Emily Menge, 26, said she hadn’t thought about the coronavirus’s potential effect on her dating life until she had a nightmare that she was patient zero in Washington — and that the virus had spread because she’d kissed two men. “My mother was very disappointed,” she recalls. In Menge’s waking life, she is dating two men and at the moment everyone is healthy. But that doesn’t stop her and her friends from wondering: Should I be more careful? Should I stop making out with people in bars?
Menge and her friends haven’t resolved to change their behavior. “We’re going to get it anyway,” she posits. Though she does think coronavirus references in dating profiles have become a good litmus test for whether someone is paying attention. “If people update their profiles, it shows if they’re reading the news or not.”
Rachel DeAlto, the chief dating expert for Match, says that the virus is actually an opportunity to be more discerning. DeAlto suggests doing pre-dates on FaceTime or Skype before meeting, to get a sense of whether a connection is really worth leaving the house. In times where people are hunkered down — such as snowstorms — Match and other dating sites have reported surges in traffic. Coronavirus self-quarantines could have a similar effect.
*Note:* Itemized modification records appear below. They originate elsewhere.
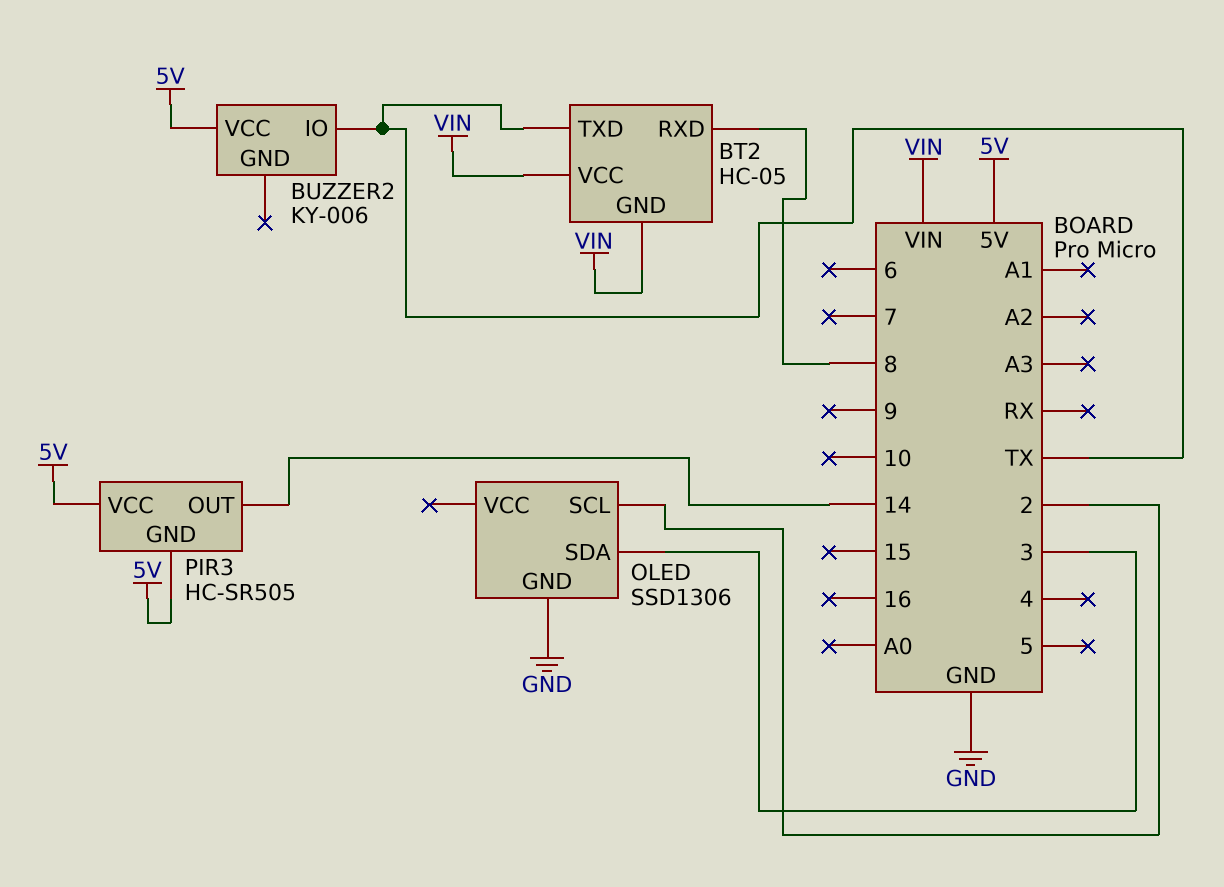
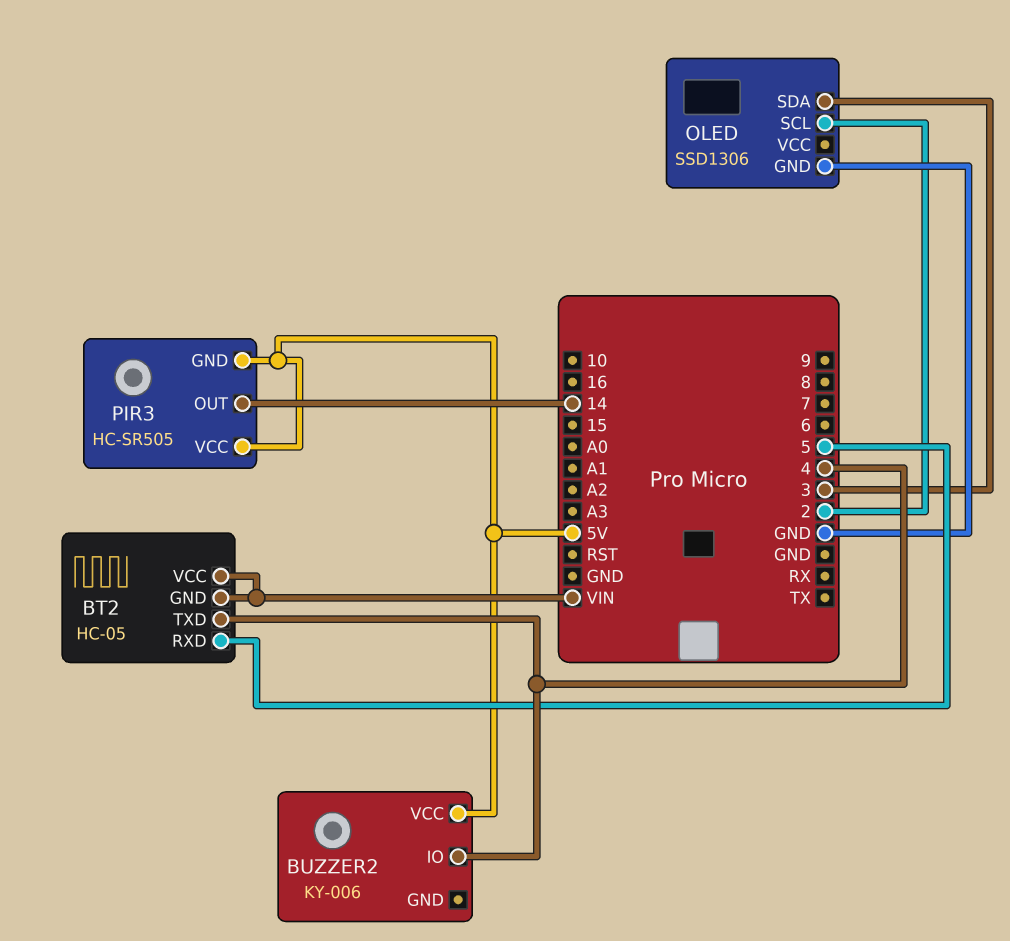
BT2 pin RXD: 8 -> 5
BT2 pin TXD: TX -> 4
BUZZER2 pin IO: TX -> 4

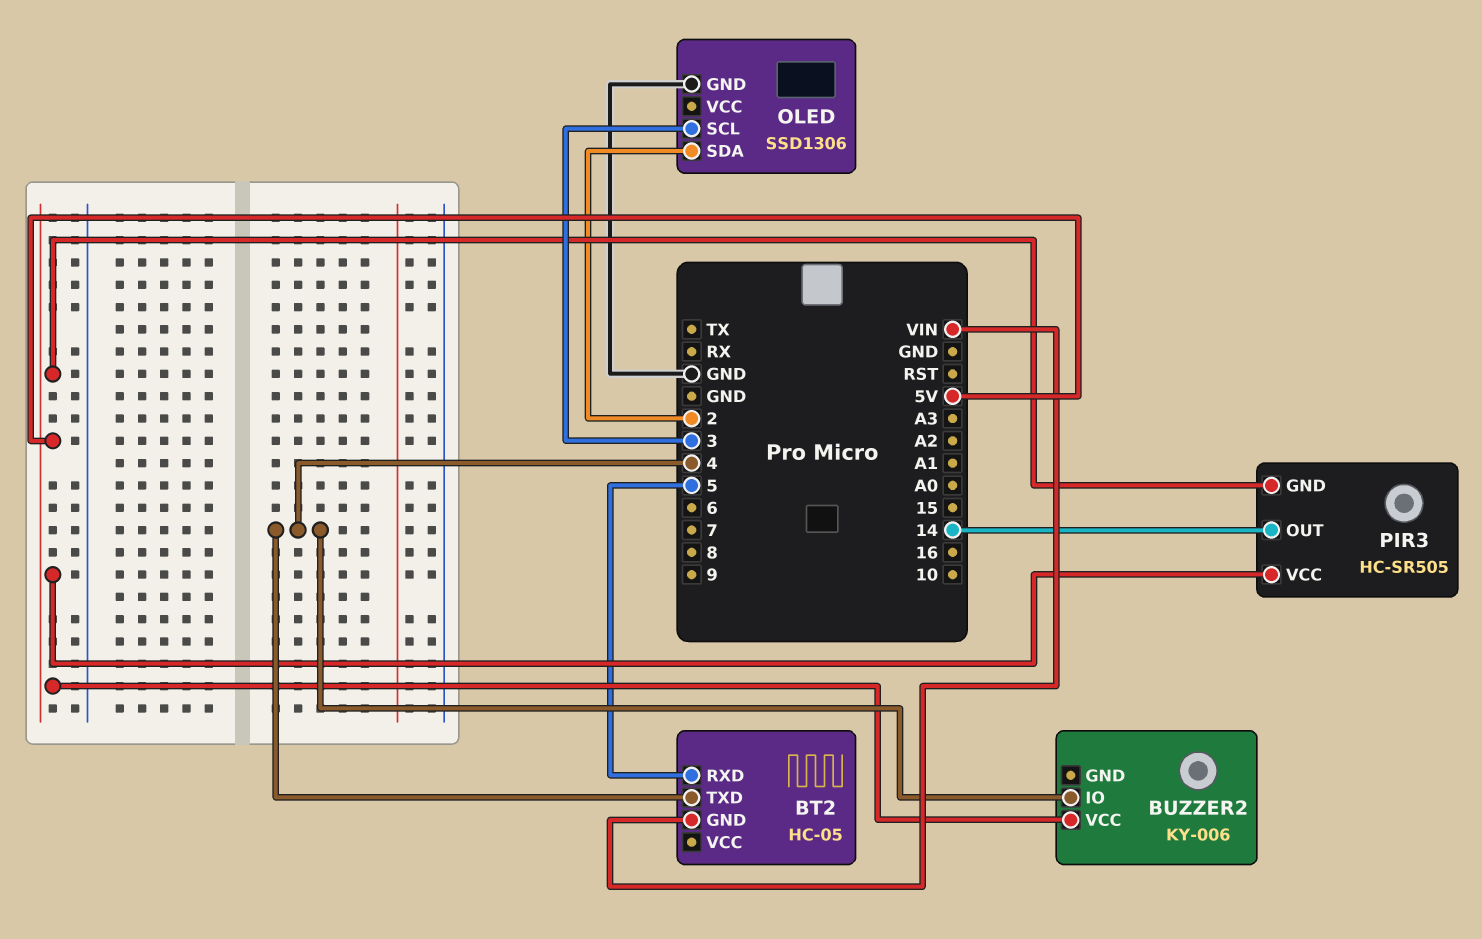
BT2 pin VCC: VIN -> none
OLED pin SCL: 2 -> 3
OLED pin SDA: 3 -> 2

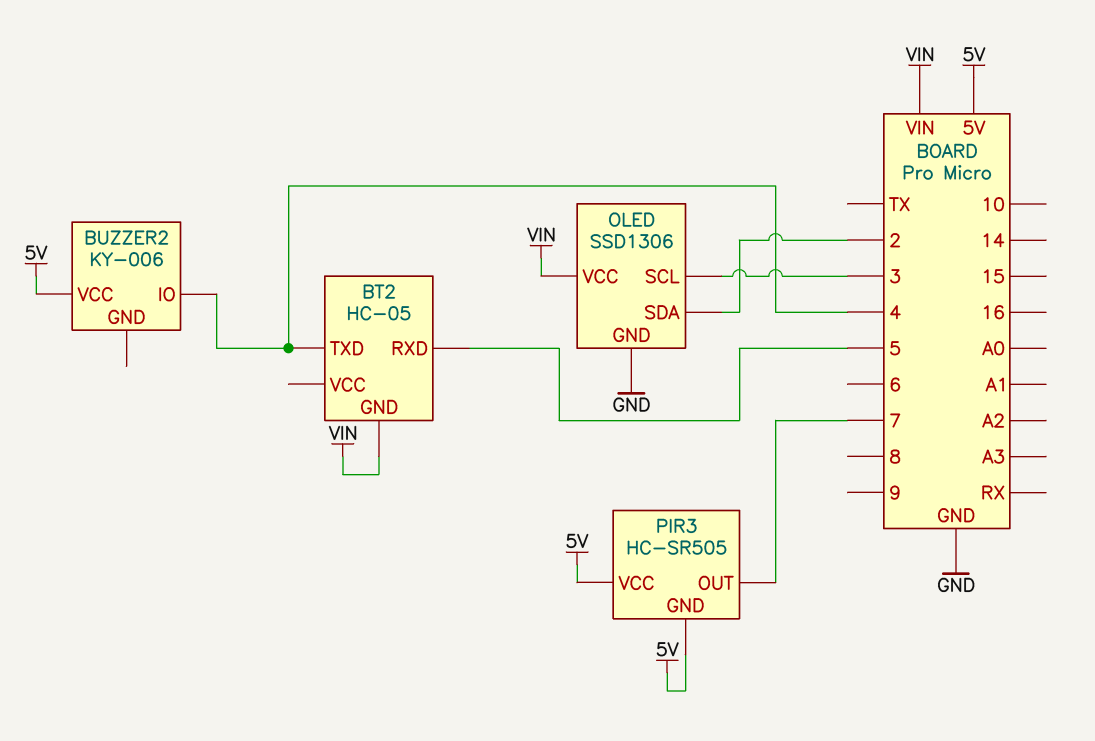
OLED pin VCC: none -> VIN
PIR3 pin OUT: 14 -> 7

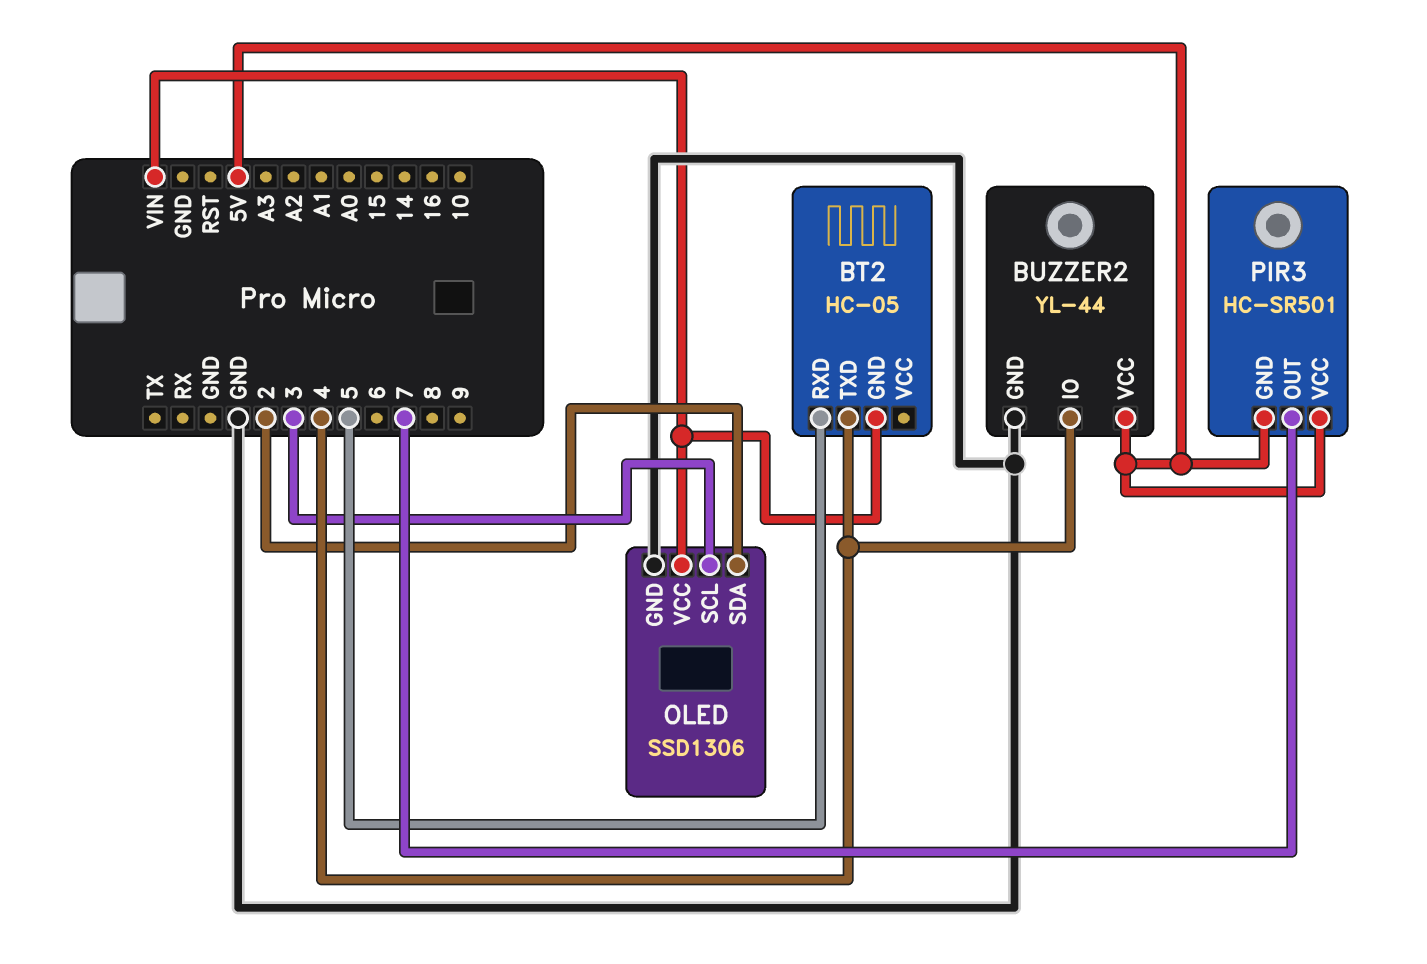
BUZZER2: KY-006 -> YL-44
BUZZER2 pin GND: none -> GND
PIR3: HC-SR505 -> HC-SR501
Francesca Hogi, a dating coach in Los Angeles, says she hasn’t noticed her clients being too concerned about in-person meetings. But if someone is, Hogi advises that they talk about it with their date before that awkward hello. They could send a text saying something like “I’m really excited to meet you, but let’s not shake hands.” Perhaps daters might put their hands over their hearts in a contact-free salute to their dates. (Hogi doesn’t think fist bumps are good for first dates; they set more of a buddy tone.) She also suggests modeling good hygiene by putting on hand sanitizer together.
Sometimes the coronavirus is preventing people from meeting up not because they’re sick but because the virus is putting their work lives into overdrive. Or at least that’s what they claim.
For over a month, Michael Garofola, a 39-year-old attorney and former “Bachelorette” contestant in New York, has been trying to schedule a first date with a woman he met on Raya, the celebrity dating app. She keeps canceling because of work conflicts, he says, and, last week, she again had to postpone because the coronavirus’s effect on commerce kept her in the office late. But he hasn’t given up hope that they’ll eventually meet.
“All I can do is continue to wash my hands every day and wait to hear back,” Garofola says, “without washing my hands of her.”